BEGIN Supplied entries

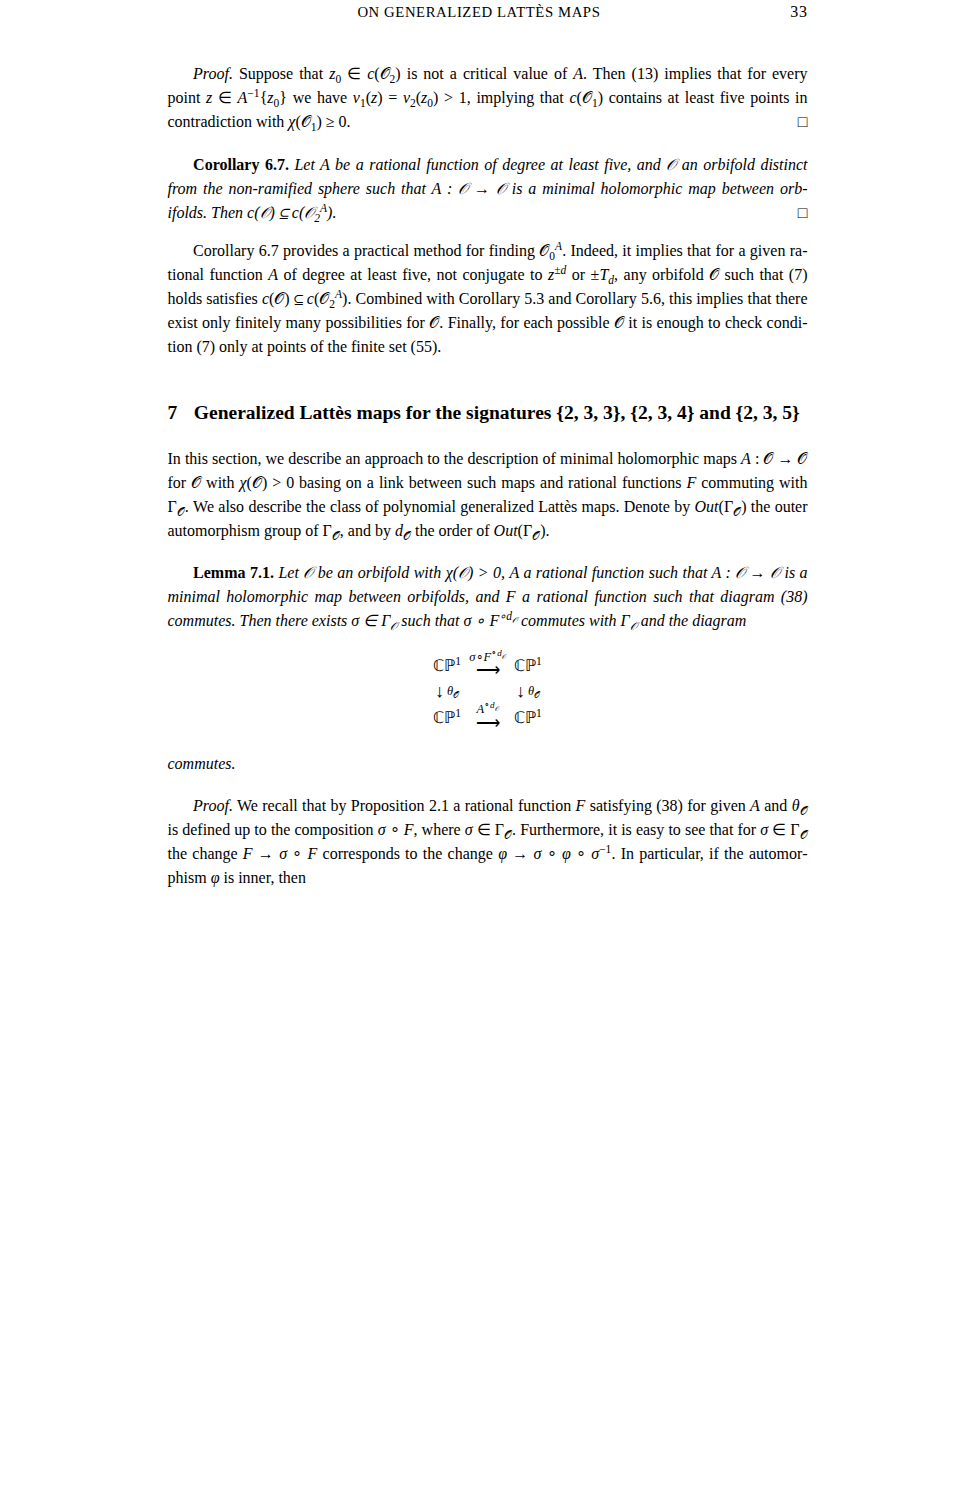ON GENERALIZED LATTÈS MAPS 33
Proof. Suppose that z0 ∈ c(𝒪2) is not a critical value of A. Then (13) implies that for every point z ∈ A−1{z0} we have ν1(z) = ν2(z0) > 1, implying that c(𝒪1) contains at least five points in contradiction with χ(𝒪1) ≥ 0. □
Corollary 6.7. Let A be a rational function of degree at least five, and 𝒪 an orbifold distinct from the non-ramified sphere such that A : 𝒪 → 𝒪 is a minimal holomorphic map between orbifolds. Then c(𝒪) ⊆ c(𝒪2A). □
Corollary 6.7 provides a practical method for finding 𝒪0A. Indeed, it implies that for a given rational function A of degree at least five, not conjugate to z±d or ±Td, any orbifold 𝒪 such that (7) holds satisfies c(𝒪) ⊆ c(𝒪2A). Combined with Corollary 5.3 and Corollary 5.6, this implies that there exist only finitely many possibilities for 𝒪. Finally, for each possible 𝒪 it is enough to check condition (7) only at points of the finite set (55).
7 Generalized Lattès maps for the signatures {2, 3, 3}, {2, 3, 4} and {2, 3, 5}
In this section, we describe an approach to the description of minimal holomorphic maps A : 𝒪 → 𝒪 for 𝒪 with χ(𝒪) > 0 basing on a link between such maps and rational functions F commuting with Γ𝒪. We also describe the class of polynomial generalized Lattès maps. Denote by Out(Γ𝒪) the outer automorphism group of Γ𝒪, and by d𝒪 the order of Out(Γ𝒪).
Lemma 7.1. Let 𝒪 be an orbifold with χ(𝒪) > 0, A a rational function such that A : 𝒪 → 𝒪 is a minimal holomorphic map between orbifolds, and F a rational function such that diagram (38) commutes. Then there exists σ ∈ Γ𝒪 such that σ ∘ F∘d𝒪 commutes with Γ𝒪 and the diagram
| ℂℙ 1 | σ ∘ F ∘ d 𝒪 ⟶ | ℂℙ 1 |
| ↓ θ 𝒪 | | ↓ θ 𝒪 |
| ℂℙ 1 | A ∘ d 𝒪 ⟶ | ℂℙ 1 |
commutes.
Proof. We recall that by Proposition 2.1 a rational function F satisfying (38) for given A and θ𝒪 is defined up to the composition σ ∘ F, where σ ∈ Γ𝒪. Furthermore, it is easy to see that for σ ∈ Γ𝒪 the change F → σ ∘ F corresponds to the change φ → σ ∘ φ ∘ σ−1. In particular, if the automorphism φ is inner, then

END Supplied entries

## Problem
A complete answer lists every line of the listing above that holds the word "commutes".

## Output of the task
Lemma 7.1. Let 𝒪 be an orbifold with χ(𝒪) > 0, A a rational function such that A : 𝒪 → 𝒪 is a minimal holomorphic map between orbifolds, and F a rational function such that diagram (38) commutes. Then there exists σ ∈ Γ𝒪 such that σ ∘ F∘d𝒪 commutes with Γ𝒪 and the diagram
commutes.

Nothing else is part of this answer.